_ACTION ITEM_
Every line holding "this" should be copied from the records below.

------------------------

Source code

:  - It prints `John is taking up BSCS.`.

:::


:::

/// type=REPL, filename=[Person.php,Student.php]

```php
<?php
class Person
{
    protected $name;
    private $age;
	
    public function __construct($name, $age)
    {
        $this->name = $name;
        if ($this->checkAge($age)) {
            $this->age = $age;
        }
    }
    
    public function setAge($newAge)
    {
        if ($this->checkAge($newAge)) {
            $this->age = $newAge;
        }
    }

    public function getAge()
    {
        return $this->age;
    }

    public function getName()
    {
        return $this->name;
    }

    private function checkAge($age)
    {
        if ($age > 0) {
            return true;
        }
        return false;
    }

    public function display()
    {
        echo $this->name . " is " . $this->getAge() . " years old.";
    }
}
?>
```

------------------------

_ANSWER FOR THE TASK_
        $this->name = $name;
        if ($this->checkAge($age)) {
            $this->age = $age;
        if ($this->checkAge($newAge)) {
            $this->age = $newAge;
        return $this->age;
        return $this->name;
        echo $this->name . " is " . $this->getAge() . " years old.";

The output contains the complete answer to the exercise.